Can you update the passage below on AI assistants, beginning at the words that have "I’d love to" and stopping after "sci-fi looking territory.", so that "coding assistant" reads "programming assistant"?

> **DOCUMENT EXTRACT**:
*-*-*

I’ll take a 10 second prompt process over 20 minutes of hunting down (advertised) paged results any day of the week.
I have learned everything I have about AI through AI mentors.
Having the ability to ask endless amounts of seemingly stupid questions does a lot for me.
Not to mention some of the analogies and abstractions you can utilize to build your own learning process.
I’d love to see schools start embracing the power of personalized mentors for each and every student. I think some of the first universities to embrace this methodology will produce some incredible minds.
You should try fine-tuning that legalese model! I know I’d use it. Could be a great business idea or generally helpful for anyone you release it to.
I cannot understate how nice it is having a coding assistant 24/7.
I’m curious to see how projects like ChatDev evolve over time. I think agentic tooling is going to take us to some very sci-fi looking territory.
Semantic computation is the future.
I never considered 8 - 11. Those are really interesting use cases. I’m with you on every other point. I’m particularly interested in solving the messy unstructured notes scenario. I really feel you on that one. I’ll see what I can do!
What I find particularly exciting is that we’re seeing this evolution in real-time.
Can you imagine what these models might look like in 2 years? 5? 10?
There is a remarkable future on the horizon. I hope everyone gets an equal chance to be a part of it.
What sort of tokens per second are you seeing with your hardware? Mind sharing some notes on what you're running there? Super curious!

*-*-*

Keypoint coordinate data:
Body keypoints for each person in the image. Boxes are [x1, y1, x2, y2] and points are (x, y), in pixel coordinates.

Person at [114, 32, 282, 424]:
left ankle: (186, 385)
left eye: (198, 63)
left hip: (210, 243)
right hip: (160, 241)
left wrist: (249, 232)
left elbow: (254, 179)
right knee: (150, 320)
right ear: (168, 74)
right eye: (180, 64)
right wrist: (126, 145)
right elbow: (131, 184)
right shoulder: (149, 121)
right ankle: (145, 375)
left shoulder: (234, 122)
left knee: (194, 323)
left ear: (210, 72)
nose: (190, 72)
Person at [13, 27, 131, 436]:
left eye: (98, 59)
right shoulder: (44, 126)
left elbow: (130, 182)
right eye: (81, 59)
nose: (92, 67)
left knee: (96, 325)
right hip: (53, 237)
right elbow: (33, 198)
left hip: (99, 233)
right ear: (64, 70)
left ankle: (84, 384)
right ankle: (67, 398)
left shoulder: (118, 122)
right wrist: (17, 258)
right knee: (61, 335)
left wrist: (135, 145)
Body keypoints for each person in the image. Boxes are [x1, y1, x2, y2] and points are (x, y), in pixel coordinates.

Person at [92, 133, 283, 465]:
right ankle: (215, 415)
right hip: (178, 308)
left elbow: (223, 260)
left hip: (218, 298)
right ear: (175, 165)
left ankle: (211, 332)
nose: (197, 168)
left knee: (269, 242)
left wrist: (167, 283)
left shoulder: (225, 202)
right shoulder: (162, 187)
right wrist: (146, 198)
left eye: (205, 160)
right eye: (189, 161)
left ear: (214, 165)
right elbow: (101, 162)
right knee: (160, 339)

*-*-*

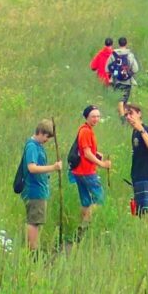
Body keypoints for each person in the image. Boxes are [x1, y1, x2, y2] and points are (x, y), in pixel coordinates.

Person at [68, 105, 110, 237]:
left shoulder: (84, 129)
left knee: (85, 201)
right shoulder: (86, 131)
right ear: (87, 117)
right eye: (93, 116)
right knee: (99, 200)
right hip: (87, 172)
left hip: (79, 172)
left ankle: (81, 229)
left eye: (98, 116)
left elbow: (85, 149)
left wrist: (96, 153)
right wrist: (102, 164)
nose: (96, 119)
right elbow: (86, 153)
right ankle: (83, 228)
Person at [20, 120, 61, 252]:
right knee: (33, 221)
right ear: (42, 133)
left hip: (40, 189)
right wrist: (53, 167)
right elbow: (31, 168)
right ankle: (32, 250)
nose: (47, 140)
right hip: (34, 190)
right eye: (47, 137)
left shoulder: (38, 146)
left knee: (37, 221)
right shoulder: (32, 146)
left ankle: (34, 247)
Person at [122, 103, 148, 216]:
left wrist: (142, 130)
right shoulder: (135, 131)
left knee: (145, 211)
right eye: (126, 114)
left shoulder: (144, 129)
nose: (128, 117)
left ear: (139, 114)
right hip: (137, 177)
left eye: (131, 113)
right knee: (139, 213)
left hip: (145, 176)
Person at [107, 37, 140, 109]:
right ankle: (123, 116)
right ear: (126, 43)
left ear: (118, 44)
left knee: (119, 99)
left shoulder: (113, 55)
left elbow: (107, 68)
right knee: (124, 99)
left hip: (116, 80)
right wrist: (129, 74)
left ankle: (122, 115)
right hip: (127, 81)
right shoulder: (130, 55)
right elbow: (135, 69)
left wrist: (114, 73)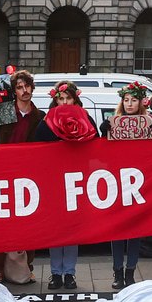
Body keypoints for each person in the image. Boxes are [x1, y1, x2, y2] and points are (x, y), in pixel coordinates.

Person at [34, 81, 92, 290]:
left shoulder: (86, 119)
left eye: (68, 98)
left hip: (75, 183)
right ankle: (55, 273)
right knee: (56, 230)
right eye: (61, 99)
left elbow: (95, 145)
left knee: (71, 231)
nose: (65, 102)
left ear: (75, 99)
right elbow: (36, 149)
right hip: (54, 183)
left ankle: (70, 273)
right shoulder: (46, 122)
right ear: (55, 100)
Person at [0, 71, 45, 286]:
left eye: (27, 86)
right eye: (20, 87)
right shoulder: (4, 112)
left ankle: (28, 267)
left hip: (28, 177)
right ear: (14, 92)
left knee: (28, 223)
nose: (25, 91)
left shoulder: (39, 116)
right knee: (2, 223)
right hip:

*-*-*

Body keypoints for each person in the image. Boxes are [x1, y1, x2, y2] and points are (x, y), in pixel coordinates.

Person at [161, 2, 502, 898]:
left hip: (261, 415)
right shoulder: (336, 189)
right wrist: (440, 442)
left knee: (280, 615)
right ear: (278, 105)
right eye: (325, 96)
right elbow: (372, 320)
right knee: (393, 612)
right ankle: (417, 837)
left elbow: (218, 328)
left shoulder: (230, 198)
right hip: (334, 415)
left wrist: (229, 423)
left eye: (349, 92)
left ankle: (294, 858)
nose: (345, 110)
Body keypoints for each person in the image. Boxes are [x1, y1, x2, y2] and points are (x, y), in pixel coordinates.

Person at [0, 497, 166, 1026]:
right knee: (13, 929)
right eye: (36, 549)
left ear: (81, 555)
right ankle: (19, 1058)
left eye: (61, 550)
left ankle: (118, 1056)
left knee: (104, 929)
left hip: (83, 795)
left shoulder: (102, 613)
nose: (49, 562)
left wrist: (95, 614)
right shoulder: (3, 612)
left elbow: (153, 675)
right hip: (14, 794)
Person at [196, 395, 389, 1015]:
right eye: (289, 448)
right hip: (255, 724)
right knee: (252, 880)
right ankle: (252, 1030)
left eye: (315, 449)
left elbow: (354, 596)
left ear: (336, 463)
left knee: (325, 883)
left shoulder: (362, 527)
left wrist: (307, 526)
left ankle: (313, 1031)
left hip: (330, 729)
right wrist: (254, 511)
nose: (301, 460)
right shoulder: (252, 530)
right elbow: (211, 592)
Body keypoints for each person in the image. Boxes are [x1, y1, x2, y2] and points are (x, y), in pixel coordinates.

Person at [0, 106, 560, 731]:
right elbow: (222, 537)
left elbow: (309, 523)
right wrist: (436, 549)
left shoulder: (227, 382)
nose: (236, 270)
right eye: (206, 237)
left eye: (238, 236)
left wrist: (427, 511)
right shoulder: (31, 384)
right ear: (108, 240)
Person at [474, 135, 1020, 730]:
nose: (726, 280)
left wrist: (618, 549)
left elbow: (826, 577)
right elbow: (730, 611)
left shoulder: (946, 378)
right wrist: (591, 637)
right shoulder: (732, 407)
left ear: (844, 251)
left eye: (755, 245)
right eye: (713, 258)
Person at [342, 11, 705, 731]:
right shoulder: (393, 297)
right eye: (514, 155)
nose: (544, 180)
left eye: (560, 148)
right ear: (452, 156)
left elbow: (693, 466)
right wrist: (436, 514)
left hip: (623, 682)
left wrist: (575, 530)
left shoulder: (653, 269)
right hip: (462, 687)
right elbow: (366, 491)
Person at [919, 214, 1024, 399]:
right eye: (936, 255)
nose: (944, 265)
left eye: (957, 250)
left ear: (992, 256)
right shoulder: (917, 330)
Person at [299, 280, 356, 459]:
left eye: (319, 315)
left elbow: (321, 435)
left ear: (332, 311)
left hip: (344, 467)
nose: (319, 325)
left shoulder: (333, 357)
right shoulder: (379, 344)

*-*-*

> **SOLUTION BELOW**:
I’d love to see schools start embracing the power of personalized mentors for each and every student. I think some of the first universities to embrace this methodology will produce some incredible minds.
You should try fine-tuning that legalese model! I know I’d use it. Could be a great business idea or generally helpful for anyone you release it to.
I cannot understate how nice it is having a programming assistant 24/7.
I’m curious to see how projects like ChatDev evolve over time. I think agentic tooling is going to take us to some very sci-fi looking territory.